The research, “Comorbid fibromyalgia in migraine patients: clinical significance and impact on daily life,” was published in the journal Neurological Research.
People with fibromyalgia (FM) frequently experience headaches, a problem that reportedly affects about half those patients. The presence of both conditions has been associated with increased headache frequency, muscle tenderness in the head, anxiety, and sleep inadequacy.
In addition to pain complaints, people with fibromyalgia and chronic headaches share co-occurrence of similar psychological disorders, which has led to theories that both conditions may share similar physiological (body function) alterations, too.
But there is controversy over the impact and the prognostic value of FM in migraine, and the relationship between these entities.
In this study, a team led by researchers at Yozgat City Hospital, Turkey, investigated the impact of FM in patients with migraine to find specific features characteristic of this group of patients, as compared to those without FM.
The study enrolled 102 people with migraine, ages 18 to 50, 85.3% of whom were women. Participants were asked to complete self-report questionnaires assessing pain- or migraine-related disability, anxiety, depression, sleep disturbance, and quality of life.
A great majority of the patients (92%) were diagnosed with episodic migraine (defined as less than 15 headache days per month) whereas 8% of them had chronic migraine (defined as more than 15 headache days per month) over a three-month period, in the absence of medication.
Overall, simultaneous (comorbid) fibromyalgia was detected in 30.3% of the patients. However, researchers noted that FM was more prominent in people with chronic migraines and those having migraines with aura, that is, people who experience headaches associated with neurological symptoms, most commonly visual disturbances.

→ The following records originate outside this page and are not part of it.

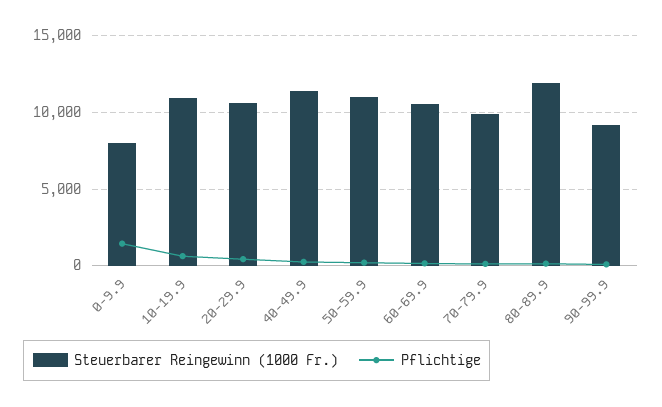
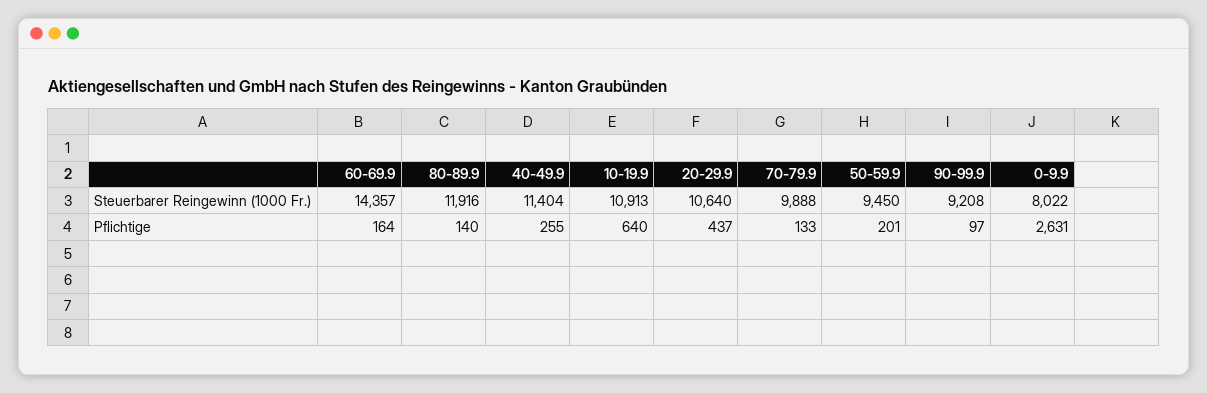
  {
    "Steuerbarer Reingewinn (1000 Fr.)": {
      "0-9.9": 8022,
      "10-19.9": 10913,
      "20-29.9": 10640,
      "40-49.9": 11404,
-     "50-59.9": 11000,
+     "50-59.9": 9450,
-     "60-69.9": 10500,
+     "60-69.9": 14357,
      "70-79.9": 9888,
      "80-89.9": 11916,
      "90-99.9": 9208
    },
    "Pflichtige": {
-     "0-9.9": 1500,
+     "0-9.9": 2631,
      "10-19.9": 640,
      "20-29.9": 437,
      "40-49.9": 255,
      "50-59.9": 201,
      "60-69.9": 164,
      "70-79.9": 133,
      "80-89.9": 140,
      "90-99.9": 97
    }
  }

Even though the association of FM and migraine with aura has been controversial, with conflicting evidence, researchers think the possible association between both warrants further investigation in larger studies.

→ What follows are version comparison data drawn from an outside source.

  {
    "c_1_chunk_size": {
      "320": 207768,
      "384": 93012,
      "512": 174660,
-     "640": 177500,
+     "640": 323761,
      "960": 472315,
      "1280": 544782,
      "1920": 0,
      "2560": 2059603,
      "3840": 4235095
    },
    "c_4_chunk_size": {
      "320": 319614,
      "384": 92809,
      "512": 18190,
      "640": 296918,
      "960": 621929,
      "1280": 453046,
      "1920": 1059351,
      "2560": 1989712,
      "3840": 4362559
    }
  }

Comparisons between patients with and without FM revealed that headache frequency, migraine disease duration, headache impact test and disability — assessed by Migraine Disability Assessment Score (MIDAS) — were higher in patients with FM.
Moreover, FM was associated with a poorer vitality and role limitations due to emotional problems, which might be related to more severe migraines and the added burden of FM symptoms.
“The results of our study may suggest the presence of FM as a clinical sign of a more severe migraine,” researchers wrote.
“The significance of our study was that we conducted the analyses of the possible effect of FM by multiple statistical methods which all confirmed the association, making the results more reliable,” they added.
“However, the long-term prospective studies including these group of patients are needed to understand the prognostic impact and importance of the comorbid FM in migraine,” they stressed.